## Document section

The new democratic South African order is a fragile plant, growing on an often stony terrain, it confronts a formidable set of challenges before it can take root, we mention only one of these which we think is of the utmost current.

The rising tide of criminal violence and the culture of endemic lawlessness which confronts South Africa, we strongly believe that the right to be safe and secure is the fundamental right of each South Africa. It is the foundation clause of the social contract between free citizens and the democratic government. The record shows demonstratively and beyond appeal, that the previous government grossly misused this concept and was unconstraint in abusing elements of its power.

However, and subject to the critical qualification that it respects the rule of law, the new democratic order must be seen to be decisive and determined in confronting the criminal lawlessness which threatens to blight our most cherished prospects of a just democracy founded on a culture of fundamental freedoms anchored in the rule of law, thank you Mr Chairman.

CHAIRPERSON: Thank you very much. We are enormously grateful to all of you for the observations that you have made and the contribution.

As I have indicated, we will be passing this submission to our Research Department who will scrutinise it very carefully and will then provide us with perhaps a list of questions that will make us look intelligent and we might then recall you for further explanations.

But I am going to ask my colleagues if they have questions that they want to ask relating to points of clarification. Dr Boraine?

DR BORAINE: Thank you Chairperson. May I just add my own thanks for the submission. I think that the quality of the submission is indicative of the rightness of your decision to come before this Commission, and I personally am very grateful for what you have given to us and the information that is going to assist us as we do our work.

Just a couple of very small comments that I want to make. First, because of the time factor, you did not read every part of the submission and I understand it, and I think we appreciate it because the time is limited. But I think it is a pity in one way that you omitted reading directly from the bottom of pages 11 and 12.

I am certainly not going to read it now, you know it better than I do but just for the record, you have listed the many very hurtful pieces of legislation and draconian which is a much over-used word, certainly applies there, but you have also gone on to say that it can in no way begin to describe the hurt, the indignity, the humiliation and most importantly the deaths of people who were affected and then you give some examples.

Why I mention that is this, that what you have presented in large measures today before the Commission, what we haven't got from anyone else incidentally, so far, is a formal list of legislation which disempowered and much worse.

What we have heard from individuals though, in an informal way, is the effect of that legislation. And this is a graphic illustration what you have summarised on the bottom of page 11 and 12. You cannot measure the hurt, the indignity, the waste, the death and the destruction which a lot of these laws have brought about and I am very grateful to you for that.

The other point I wanted to make equally briefly is the comment that you make on page 15, page 15 and 16 actually, which is the reference to the National Security Management System. I think here too, this is an extremely useful reference and you actually suggest that the Commission investigates the structure and the actions which flowed from it in some detail.

## Short task
Pick up the Commission hearing transcript after its last sentence and write what comes next.

## Information provided
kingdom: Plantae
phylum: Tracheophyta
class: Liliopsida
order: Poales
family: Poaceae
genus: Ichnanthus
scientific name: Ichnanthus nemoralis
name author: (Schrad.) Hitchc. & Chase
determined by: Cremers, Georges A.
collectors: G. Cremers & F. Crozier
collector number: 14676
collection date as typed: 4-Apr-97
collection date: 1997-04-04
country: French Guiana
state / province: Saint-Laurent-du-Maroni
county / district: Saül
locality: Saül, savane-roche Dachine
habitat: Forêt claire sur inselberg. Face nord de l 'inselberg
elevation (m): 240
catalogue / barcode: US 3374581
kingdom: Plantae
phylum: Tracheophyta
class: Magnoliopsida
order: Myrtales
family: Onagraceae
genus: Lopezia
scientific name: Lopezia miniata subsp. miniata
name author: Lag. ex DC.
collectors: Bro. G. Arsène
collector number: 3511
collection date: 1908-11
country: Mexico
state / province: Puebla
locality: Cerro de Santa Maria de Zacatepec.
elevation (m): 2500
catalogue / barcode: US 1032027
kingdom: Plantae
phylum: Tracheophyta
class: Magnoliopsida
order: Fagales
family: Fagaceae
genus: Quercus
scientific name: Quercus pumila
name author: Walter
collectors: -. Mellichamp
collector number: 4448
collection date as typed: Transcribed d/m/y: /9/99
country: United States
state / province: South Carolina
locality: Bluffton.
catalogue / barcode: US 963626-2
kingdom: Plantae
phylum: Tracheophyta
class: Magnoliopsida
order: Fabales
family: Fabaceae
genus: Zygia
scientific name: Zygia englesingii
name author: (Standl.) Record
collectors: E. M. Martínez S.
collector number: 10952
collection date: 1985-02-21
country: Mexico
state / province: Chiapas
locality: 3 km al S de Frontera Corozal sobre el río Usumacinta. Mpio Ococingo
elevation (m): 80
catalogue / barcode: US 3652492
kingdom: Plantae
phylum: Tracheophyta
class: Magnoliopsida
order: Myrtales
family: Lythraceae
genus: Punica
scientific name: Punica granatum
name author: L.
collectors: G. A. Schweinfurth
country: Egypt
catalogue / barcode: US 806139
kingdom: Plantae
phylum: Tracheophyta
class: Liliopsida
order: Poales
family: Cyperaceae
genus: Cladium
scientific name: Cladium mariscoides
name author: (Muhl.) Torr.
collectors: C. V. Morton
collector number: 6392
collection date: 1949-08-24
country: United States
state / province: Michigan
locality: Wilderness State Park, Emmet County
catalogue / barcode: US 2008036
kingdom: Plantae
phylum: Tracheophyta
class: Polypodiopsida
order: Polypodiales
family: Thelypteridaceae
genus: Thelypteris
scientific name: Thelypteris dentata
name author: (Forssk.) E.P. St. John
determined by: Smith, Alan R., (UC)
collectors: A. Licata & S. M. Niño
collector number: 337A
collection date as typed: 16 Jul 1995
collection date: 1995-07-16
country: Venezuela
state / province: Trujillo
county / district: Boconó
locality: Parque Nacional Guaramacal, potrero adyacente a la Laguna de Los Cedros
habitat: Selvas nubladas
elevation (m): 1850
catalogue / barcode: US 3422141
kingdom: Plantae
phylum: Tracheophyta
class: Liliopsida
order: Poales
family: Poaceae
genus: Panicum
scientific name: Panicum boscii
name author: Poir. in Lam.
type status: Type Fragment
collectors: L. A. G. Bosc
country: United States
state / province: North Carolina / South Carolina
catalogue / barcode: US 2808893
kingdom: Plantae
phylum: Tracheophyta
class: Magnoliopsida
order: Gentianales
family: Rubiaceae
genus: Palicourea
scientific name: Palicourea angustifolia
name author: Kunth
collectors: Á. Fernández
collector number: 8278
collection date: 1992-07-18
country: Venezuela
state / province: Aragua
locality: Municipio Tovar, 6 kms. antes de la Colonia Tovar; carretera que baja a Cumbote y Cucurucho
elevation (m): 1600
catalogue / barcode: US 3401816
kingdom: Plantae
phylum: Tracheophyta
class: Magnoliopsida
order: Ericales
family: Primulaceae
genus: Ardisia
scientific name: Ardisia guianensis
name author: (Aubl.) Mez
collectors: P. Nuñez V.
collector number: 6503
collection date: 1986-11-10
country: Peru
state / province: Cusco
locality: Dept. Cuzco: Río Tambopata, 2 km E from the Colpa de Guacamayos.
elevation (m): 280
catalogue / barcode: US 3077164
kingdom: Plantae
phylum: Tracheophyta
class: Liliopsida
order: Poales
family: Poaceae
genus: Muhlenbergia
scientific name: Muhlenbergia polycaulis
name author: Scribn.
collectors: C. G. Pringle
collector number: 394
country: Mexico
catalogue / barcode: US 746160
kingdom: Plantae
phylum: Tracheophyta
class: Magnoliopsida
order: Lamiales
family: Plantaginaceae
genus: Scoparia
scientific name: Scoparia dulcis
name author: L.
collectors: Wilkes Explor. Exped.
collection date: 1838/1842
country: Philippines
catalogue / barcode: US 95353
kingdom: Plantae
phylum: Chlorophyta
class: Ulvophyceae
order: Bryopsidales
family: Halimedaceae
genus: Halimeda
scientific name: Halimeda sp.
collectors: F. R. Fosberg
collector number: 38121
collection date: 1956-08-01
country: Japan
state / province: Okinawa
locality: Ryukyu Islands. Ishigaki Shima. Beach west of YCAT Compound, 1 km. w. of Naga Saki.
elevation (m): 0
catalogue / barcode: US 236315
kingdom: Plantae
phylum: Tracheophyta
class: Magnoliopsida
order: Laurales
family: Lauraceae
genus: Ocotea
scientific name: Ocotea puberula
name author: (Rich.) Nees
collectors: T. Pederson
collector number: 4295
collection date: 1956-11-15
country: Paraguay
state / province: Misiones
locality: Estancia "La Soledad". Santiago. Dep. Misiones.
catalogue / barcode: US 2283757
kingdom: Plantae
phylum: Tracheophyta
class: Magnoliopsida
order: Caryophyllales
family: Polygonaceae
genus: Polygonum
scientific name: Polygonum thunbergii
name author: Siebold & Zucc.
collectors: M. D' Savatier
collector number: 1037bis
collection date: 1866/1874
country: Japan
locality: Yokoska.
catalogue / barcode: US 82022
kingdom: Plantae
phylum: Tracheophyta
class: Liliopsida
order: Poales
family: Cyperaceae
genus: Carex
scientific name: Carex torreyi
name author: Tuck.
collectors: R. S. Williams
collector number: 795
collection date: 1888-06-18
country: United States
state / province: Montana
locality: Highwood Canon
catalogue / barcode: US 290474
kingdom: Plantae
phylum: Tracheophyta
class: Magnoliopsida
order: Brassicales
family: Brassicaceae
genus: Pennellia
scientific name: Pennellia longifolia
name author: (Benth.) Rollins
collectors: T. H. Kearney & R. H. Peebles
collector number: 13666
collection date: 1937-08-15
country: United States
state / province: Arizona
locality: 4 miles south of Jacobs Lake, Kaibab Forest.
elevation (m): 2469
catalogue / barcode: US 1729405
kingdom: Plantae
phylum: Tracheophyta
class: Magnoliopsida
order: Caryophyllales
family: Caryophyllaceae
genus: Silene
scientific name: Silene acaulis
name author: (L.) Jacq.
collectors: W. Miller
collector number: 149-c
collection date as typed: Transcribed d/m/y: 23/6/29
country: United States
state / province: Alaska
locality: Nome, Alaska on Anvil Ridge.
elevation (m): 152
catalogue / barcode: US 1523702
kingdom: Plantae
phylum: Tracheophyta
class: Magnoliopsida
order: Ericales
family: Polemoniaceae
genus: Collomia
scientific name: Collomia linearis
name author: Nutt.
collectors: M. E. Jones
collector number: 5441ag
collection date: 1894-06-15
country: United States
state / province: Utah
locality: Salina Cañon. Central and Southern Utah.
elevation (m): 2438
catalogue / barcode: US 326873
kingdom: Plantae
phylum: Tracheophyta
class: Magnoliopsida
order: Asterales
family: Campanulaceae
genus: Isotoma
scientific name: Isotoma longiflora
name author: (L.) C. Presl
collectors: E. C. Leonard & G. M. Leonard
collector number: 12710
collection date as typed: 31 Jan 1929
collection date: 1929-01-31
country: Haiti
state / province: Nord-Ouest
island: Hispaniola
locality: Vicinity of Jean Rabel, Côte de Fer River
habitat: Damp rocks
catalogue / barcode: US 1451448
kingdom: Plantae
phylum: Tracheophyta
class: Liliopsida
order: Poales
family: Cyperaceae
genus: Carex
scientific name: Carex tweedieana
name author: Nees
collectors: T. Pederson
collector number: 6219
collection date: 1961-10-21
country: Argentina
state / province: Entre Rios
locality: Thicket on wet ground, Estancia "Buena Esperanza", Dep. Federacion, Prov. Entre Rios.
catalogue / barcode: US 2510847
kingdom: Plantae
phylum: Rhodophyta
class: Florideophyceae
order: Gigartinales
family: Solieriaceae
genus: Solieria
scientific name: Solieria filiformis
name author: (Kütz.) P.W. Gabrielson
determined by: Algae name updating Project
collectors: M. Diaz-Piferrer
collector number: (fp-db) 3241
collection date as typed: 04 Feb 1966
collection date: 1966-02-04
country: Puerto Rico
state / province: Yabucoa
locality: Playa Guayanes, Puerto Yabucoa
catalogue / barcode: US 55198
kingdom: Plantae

## Solved exercise
For myself, let me say, I think that is exactly what the Commission ought to do. We have an Investigative arm, we have a Research Department, we have already requested that the minutes of the State Security Council should be made available to the Commission and we have been ensured that this will be done.

This obviously leads automatically into a very careful consideration of the National Security Management System, so I agree with the conclusions that you have reached here.

The other point that you refer to on page 18, is that a number of organisations that were involved with your party in more extra-Parliamentary work, if I could use that term for a moment, like the Human Rights Trust, and so on, what we want to make very clear publicly again today, is that whilst we are hearing evidence from political parties, we have specifically requested that it should not be limited to political parties, but there are a number of organisations that have information which we would like to hear of.

Some of the organisations like UMAC, Human Rights Trust, Lawyers for Human Rights, there are so many of them, we believe that it is critical that the Commission hears from civil society, as distinct from Parliamentary parties as well, and we are grateful for the suggestion that you make there.

Two final points, all of these are very brief, because we would like to digest what you have said, and that is on page 26 I think. Somebody suggested, in fact it was General Viljoen yesterday, and I just ask in case you want to make a comment about it, that because the democracy is so fragile and because the divisions have gone so deep, that despite the fact that there are many Commissions and many structures being set up, there should be one more.

And he suggests an ombudsman for reconciliation and that every - here in Parliament this specific question regarding reconciliation, what it means and the distance we still have to go, I think that is what he was implying. The Chairperson was quite impressed by that and said so publicly. I think all of us were, but he spoke on behalf of all and you may or may not wish to comment on that today or some other time.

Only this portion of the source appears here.